The blaze reportedly killed at least 30 people and left dozens injured. More than 100 people are still missing, while the survivors are homeless, being shifted from one place to another after the deadly ordeal.
Among the people who lost their loved ones and all their belonging in the fire is a woman named Genet Shawo, who reportedly lost her five-year-old son, Isaac, in the Grenfell blaze. Shawo remembers her neighbors holding her little boy’s hand as she, along with her husband Paulos Petakle and her other three-year-old son Lucas, fled the fire.
But the neighbors couldn’t save Isaac.
Shawo explained how the corridor outside their flat at the 18th floor was filled with smoke when they opened the door to escape.
“I was helping my neighbor to put towels on his children, and started helping them down. I had put a wet towel already on Isaac,” she lamented. “My neighbor said he would hold him and bring him down. But when I got outside I realized Isaac wasn’t there. My neighbor said he had lost hold of him inside and couldn’t find him. It was so dark, you couldn’t see anything in the smoke.”
She claimed the firefighters told them to stay inside the building instead of evacuating right then.
“Lots of people escaped, but the firefighters said: ‘stay inside’,” the grieving mother told The Independent. “I don’t know the firefighters’ rules, I thought they might know how the building is built. Do they want people to burn alive?”
The distressed family, which reportedly stayed in the apartment for over an hour before finally deciding to escape, is also concerned about a suitable accommodation in north Kensington, where Lucas’ school is situated. They were first moved to a hotel in the Ladbroke Grove station, the next day they were moved to another hotel in High Street Kensington.
Hopeless, Shawo vented out all her anger towards the government, claiming it hasn’t taken enough measures to solve the ordeal of these homeless victims.
“I need to be in one place, I can’t move every day. I don’t know how long I’ll be in the place I’m in tonight,” she questioned. "Where is the Government? We can't see them, where are they in this very bad time?"
U.K. Prime Minister Theresa May was criticized for meeting firefighters instead of the victims. To ease the criticism, May announced a $6 million support package for the victims, inside the St. Clemet’s church where she arrived with loads of security.
The church has already been supporting the victims with a handsome amount of donations since the fire.
During her visit, May was met with protests and public outrage.

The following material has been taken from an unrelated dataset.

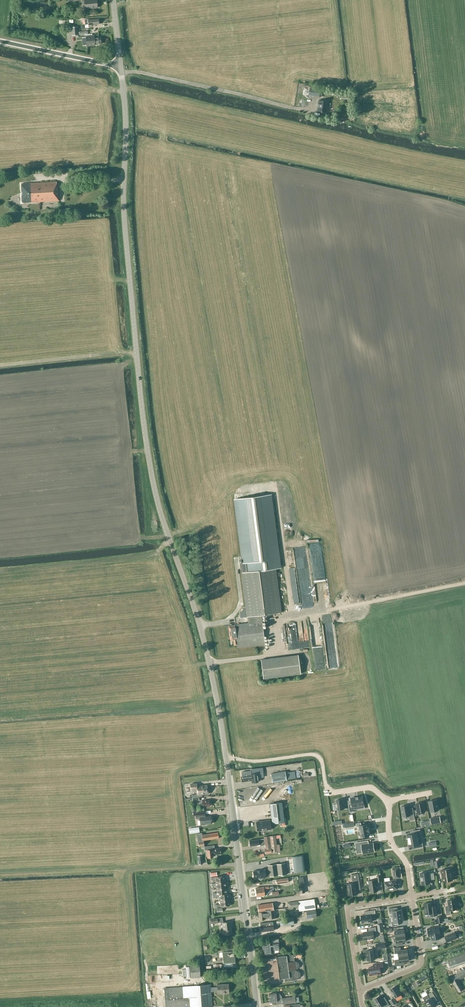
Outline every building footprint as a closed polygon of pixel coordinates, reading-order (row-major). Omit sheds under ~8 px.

Angry crowds shouted, “coward” and “murderer” as she left the location without facing the public once again.
Since the blaze, Larry Castro, 60, who has lived in Grenfell Tower for 26 years, has also been staying in a hotel in Earl’s Court.
“I’m angry,” he said. “The fire spread so quickly, like they’d put gasoline on it. The Government, until now they have offered no support. They’ve given us £500. But that’s nothing. We can buy trousers. We said we’ll wait, but when will we know? When? They won’t give us an exact date.”
“[Theresa May’s visit] is not enough.”
Meanwhile, London Mayor Sadiq Khan wrote an open letter to the prime minister demanding her to confirm “as a matter of urgency” that everyone from Grenfell Tower and other evacuated properties “will be rehoused locally immediately".
The mayor also said the public could not "afford to wait years for the outcome" of the full public inquiry announced earlier in the week by the prime minister. He demanded a timeline on how long it would take to check existing buildings that are at risk of similar fires.